This morning, Transurban (TCL), the Australian and North American toll road operator, delivered a record full-year results with strong revenue growth, traffic levels and profits. The HNW Portfolio has a 5.7% weight to TCL.
Key Points:
- Record Profits: Transurban reported profit growth of 7.4% to $2.84 billion for the full year, driven by a 6% increase in toll revenue and no cost growth. This pleasing outcome reflects the low operating costs associated with toll roads, as well as the company’s cost-out program announced last year to eliminate duplicate functions. Around TCL’s assets in Sydney and North America showed the highest average daily traffic growth.
- NSW Toll Review: This issue that weighed on the stock earlier this year appears to be dissipating. The issue that the government faces is that Transurban and its partners have invested $36 billion in NSW toll roads under strict concession contracts that the NSW government has acknowledged it will need to honour. Implementing dynamic pricing would be challenging due to the varying ownership structures of all roads. Altering these contracts would come at a significant cost to the government.
- Record Distribution: Transurban delivered another record distribution of $0.65, reflecting a +5% increase from last year.

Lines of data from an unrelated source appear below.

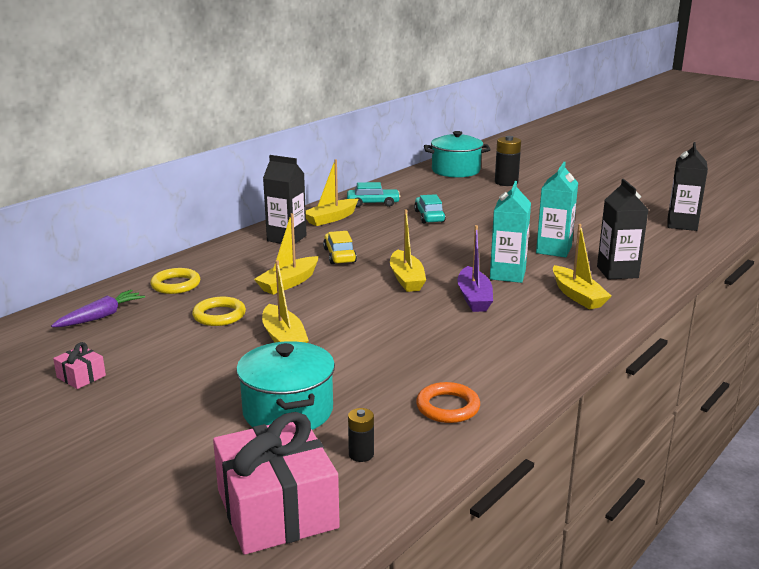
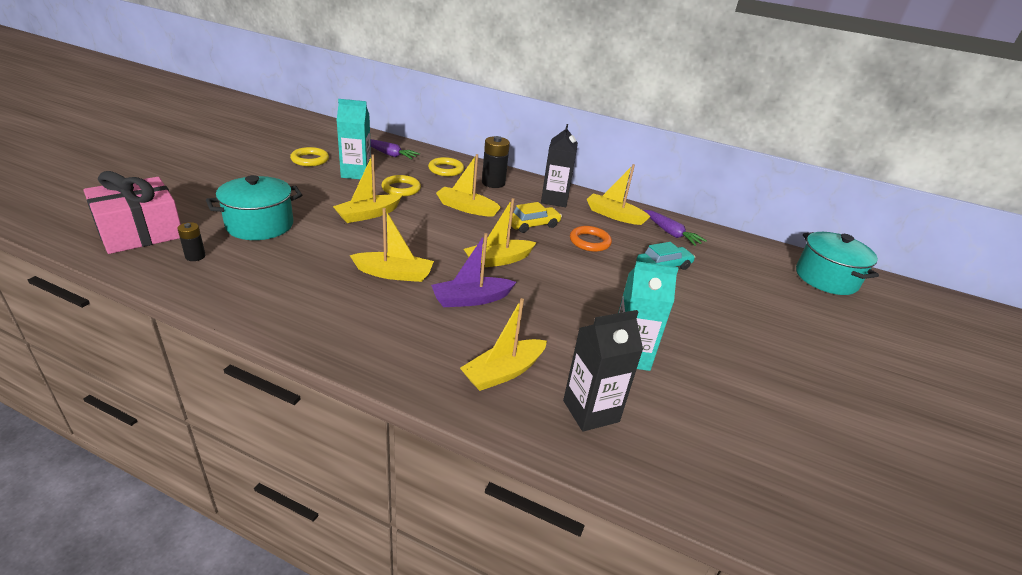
camera: 70 degrees right, 10 degrees up
(81, 376) = (310, 160): pink gift -> yellow ring
(373, 203) = (671, 233): turquoise car -> purple carrot
(424, 330) = (394, 274): none -> yellow boat
(447, 407) = (257, 290): orange ring -> orange ring (589, 242)
(506, 182) = (828, 317): black battery -> black battery (493, 183)
(507, 274) = (538, 320): turquoise carton -> turquoise carton (356, 173)
(682, 224) = (834, 504): black carton -> none

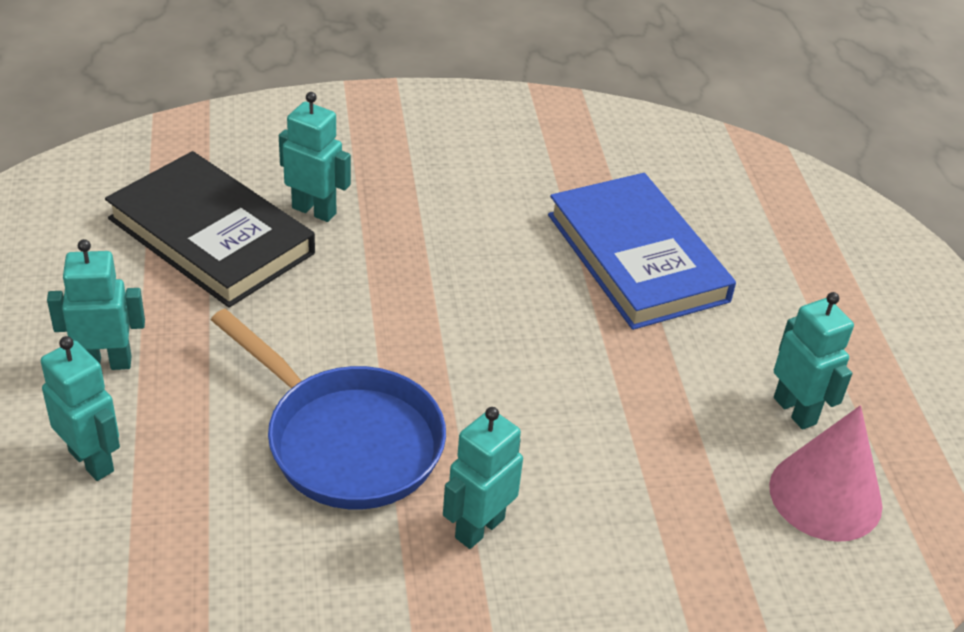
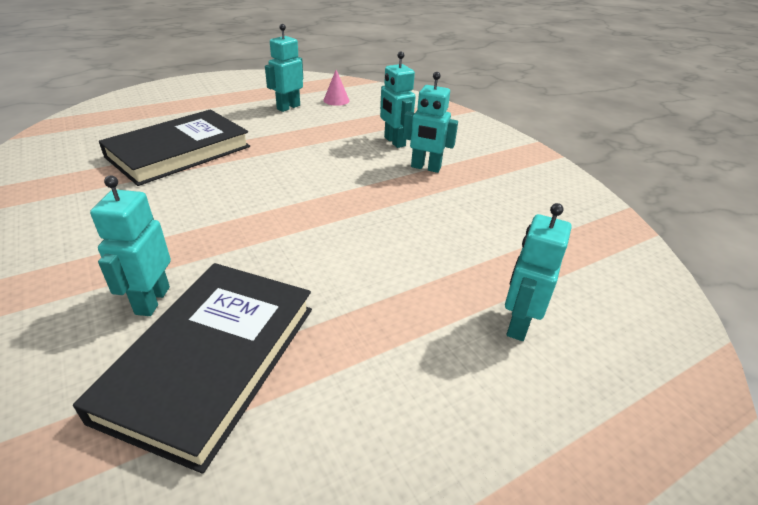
camera: 110 degrees left, 5 degrees down
(106, 363) = (423, 362): turquoise robot -> turquoise robot (394, 142)
(346, 441) = (404, 218): blue pan -> none
(636, 257) = (179, 152): blue book -> black book
(825, 495) = (336, 100): pink cone -> pink cone, size x0.53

- Robust Balance Sheet: Transurban maintains a strong balance sheet, with long-dated debt, an average debt-to-maturity ratio of 6.6 years, and 93% of the debt book interest rate hedged at an average cost of 4.4%. This has allowed TCL to benefit from rising rates in recent years, following the placement of long-dated debt during periods of very low interest rates around 2020.
- Guidance: TCL announced a full-year distribution of $0.69 per share for FY26, representing a 6% increase over the FY25 distribution. Growth in 2026 will come from inflation and higher traffic, with some of the road disruptions due to new construction in Sydney and Brisbane coming to an end.
Portfolio Strategy: Transurban is the world’s largest toll road concession operator. We are attracted to Transurban due to its high-quality, long-life, and monopolistic infrastructure assets. The company has demonstrated an ability to grow distributions ahead of inflation by both raising tolls and developing existing assets by adding extra lanes to accommodate the additional traffic. TCL’s revenues are generally linked to the greater of +4% or CPI and trades on an attractive and growing dividend yield of 5%.